Main Concept
Amazon Polly is the opposite of Amazon Transcribe — it converts text into realistic speech using deep learning. It allows you to build applications that talk, generating natural-sounding audio from written text without any ML expertise required.
Key Idea
Input → written text.
Output → realistic spoken audio.
Opposite of → Amazon Transcribe (which goes speech → text).
Core Advanced Features
Lexicons
Define how Polly should pronounce specific words or abbreviations — teaching it to say something different from what is literally written.
Example
Written text: “AWS” → Polly says: “Amazon Web Services” Written text: “W3C” → Polly says: “World Wide Web Consortium”
Use case: technical content, brand names, or acronyms that should be spoken in full rather than spelled out.
SSML — Speech Synthesis Markup Language
A markup language that gives Polly precise instructions on HOW to pronounce text — pauses, emphasis, whispering, abbreviations, and more. You wrap text in SSML tags instead of sending plain text.
Key Idea
Plain text → Polly decides how to read it.
SSML → YOU control exactly how it is read (pauses, emphasis, whisper, pronunciation).
Example
SSML input:
Hello <break time="2s"/> how are you?Polly output: says “Hello” → pauses 2 seconds → says “how are you?”Without SSML it would read everything continuously without the pause.
Use case: audio content that requires precise pacing — audiobooks, announcements, interactive voice response (IVR) systems.
Voice Engines
Polly offers multiple voice engine types, from oldest to newest:
Standard → basic text-to-speech, older generation
Neural → more natural-sounding, uses neural networks
Long-form → optimized for longer content like articles and books
Generative → newest, most human-like voices
Key Idea
The newer the engine, the more human-like the voice.

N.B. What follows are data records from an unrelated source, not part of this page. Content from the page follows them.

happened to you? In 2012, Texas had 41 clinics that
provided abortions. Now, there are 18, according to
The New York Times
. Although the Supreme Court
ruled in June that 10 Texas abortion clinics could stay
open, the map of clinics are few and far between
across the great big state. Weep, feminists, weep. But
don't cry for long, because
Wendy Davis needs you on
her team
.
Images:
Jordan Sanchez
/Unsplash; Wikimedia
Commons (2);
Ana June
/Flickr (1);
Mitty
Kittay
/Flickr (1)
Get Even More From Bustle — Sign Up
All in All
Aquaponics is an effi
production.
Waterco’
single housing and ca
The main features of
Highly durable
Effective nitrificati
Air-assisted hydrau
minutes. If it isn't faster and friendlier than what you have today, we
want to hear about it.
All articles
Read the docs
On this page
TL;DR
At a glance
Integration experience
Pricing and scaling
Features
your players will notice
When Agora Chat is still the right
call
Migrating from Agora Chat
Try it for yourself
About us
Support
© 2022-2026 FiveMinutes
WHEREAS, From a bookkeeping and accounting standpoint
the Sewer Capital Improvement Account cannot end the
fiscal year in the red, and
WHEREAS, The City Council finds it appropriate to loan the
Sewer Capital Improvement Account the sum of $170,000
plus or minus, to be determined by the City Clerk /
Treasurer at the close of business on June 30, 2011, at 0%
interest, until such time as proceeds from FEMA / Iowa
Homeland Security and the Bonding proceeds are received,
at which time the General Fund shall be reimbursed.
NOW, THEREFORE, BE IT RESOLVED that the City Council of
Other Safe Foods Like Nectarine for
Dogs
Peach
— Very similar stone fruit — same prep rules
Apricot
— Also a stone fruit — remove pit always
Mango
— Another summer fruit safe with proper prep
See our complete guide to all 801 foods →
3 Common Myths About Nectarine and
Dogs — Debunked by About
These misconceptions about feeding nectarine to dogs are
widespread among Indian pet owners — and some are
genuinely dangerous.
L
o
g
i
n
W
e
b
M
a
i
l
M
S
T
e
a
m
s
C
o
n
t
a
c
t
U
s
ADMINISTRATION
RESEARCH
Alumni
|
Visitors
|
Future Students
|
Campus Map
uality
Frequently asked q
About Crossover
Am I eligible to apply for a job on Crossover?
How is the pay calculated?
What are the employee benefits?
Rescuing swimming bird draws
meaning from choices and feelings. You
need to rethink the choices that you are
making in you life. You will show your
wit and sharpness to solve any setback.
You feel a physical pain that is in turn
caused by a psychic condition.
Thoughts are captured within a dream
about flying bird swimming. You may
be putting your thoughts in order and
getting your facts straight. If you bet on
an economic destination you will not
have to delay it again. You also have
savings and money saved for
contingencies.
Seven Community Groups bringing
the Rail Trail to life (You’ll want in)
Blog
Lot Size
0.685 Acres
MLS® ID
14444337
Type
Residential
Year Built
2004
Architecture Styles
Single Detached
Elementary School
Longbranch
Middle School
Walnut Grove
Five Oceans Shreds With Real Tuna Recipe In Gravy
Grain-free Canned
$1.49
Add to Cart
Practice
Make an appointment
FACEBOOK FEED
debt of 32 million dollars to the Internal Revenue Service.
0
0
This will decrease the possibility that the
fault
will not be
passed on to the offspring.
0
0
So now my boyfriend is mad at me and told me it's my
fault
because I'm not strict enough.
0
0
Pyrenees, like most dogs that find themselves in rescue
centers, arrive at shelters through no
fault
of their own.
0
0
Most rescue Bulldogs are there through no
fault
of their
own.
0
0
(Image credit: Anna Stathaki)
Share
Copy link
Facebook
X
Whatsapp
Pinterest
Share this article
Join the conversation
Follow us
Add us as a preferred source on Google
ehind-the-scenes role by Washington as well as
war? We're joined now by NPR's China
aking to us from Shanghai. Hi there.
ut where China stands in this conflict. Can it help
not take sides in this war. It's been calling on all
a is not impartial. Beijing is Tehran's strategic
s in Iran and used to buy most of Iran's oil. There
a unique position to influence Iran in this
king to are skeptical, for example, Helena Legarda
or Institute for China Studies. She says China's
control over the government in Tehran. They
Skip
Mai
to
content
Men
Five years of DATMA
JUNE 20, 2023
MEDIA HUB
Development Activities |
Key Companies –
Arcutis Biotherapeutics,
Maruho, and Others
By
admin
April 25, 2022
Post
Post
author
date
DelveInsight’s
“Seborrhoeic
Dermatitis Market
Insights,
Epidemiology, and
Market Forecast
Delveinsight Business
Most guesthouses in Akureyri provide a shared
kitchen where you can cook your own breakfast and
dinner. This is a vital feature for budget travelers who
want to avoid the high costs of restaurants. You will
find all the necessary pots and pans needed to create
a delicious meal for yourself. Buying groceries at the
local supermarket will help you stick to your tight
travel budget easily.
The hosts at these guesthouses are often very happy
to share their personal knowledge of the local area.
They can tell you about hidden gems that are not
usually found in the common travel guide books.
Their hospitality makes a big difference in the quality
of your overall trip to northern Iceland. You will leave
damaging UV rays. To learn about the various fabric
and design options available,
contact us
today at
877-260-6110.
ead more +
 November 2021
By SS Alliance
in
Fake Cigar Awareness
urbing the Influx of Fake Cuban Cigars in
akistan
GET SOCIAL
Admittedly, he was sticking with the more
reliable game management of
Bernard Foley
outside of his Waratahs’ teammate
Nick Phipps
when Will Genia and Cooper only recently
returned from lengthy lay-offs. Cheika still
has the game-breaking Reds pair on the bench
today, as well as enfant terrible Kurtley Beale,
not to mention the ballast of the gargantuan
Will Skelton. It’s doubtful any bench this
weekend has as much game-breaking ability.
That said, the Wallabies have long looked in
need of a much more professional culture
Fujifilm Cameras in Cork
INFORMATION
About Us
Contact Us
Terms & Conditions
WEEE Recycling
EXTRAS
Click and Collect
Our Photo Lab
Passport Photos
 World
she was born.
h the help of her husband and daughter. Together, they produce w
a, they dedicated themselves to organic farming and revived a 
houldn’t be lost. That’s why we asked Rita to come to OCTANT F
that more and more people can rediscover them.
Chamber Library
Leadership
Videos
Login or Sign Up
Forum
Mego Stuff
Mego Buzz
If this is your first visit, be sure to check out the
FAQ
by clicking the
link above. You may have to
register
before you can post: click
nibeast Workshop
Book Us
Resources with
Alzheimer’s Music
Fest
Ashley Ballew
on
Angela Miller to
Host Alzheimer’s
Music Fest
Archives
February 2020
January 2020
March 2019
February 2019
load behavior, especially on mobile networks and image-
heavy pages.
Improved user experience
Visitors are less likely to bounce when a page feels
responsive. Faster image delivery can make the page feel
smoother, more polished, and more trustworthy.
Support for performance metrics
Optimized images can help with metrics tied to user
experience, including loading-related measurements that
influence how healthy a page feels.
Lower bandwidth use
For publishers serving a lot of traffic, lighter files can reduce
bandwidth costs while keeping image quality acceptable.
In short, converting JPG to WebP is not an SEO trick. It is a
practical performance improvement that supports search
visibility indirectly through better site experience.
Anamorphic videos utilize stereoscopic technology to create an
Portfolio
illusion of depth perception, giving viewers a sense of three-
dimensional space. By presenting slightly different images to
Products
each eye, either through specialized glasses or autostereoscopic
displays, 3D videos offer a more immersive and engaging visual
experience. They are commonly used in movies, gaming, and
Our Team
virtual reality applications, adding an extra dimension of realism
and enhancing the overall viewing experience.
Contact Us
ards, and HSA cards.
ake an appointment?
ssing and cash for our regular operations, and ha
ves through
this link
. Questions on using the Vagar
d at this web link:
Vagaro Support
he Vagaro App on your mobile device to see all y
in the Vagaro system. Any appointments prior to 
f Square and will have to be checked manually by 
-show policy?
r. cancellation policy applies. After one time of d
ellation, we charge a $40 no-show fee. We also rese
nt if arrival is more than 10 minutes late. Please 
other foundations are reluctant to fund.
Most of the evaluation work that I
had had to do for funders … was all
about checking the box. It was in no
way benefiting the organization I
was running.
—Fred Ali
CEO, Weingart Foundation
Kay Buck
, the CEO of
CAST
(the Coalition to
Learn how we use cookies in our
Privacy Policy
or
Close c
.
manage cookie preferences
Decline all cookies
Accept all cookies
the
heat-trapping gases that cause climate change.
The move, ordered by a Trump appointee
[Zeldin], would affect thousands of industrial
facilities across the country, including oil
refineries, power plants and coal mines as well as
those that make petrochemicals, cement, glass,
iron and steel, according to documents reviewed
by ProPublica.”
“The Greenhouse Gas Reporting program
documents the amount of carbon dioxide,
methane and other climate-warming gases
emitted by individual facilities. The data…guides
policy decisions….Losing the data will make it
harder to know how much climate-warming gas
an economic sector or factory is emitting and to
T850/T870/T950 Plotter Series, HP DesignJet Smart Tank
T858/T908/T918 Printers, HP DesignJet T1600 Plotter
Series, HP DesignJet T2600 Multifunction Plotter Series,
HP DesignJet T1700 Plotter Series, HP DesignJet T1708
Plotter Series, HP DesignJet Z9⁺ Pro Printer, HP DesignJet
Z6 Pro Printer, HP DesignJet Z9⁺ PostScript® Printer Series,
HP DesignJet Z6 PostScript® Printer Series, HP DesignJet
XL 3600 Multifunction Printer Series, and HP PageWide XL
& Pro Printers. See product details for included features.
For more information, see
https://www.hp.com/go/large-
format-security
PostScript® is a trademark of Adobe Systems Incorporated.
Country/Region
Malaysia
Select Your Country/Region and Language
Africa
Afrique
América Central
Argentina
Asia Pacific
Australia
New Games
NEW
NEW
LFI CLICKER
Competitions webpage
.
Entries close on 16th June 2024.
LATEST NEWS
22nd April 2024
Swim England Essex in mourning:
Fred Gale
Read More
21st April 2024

Generative is the most advanced and most natural-sounding.
Speech Marks
Metadata that tells you exactly WHERE in the audio a specific word or sentence starts and ends — Polly returns both the audio file and the speech mark data together.
Example
Use case 1: lip-syncing — a video game character’s mouth movements need to match the exact timing of each word in the audio.
Use case 2: word highlighting — an e-learning application highlights each word on screen as it is spoken, in real time.
Common Exam Scenarios
Key Idea: When the answer is Amazon Polly
“Convert article text to audio for a podcast-style feature” → Amazon Polly.
“Build an application that reads content aloud to visually impaired users” → Amazon Polly.
“Generate voice responses for an IVR (Interactive Voice Response) phone system” → Amazon Polly.
“Control exactly how abbreviations are pronounced in generated audio” → Lexicons.
“Add precise pauses and emphasis to synthesized speech” → SSML.
“Sync mouth animations to spoken audio in a game character” → Speech Marks.
Exam Scope
You will not be asked how to implement Polly. You need to:
- Know what Polly does (text-to-speech).
- Know it is the opposite of Amazon Transcribe.
- Recognize the four advanced features: Lexicons, SSML, Voice Engines, Speech Marks.
- Match each feature to its use case in a scenario question.
- Know that Generative is the newest and most human-like voice engine.
Exam Domain
- Domain 1, Task Statement 1.2: “Explain the capabilities of AWS managed AI/ML services (for example, Amazon Polly).”
- Domain 1, Task Statement 1.2: “Identify examples of real-world AI applications (for example, speech recognition).”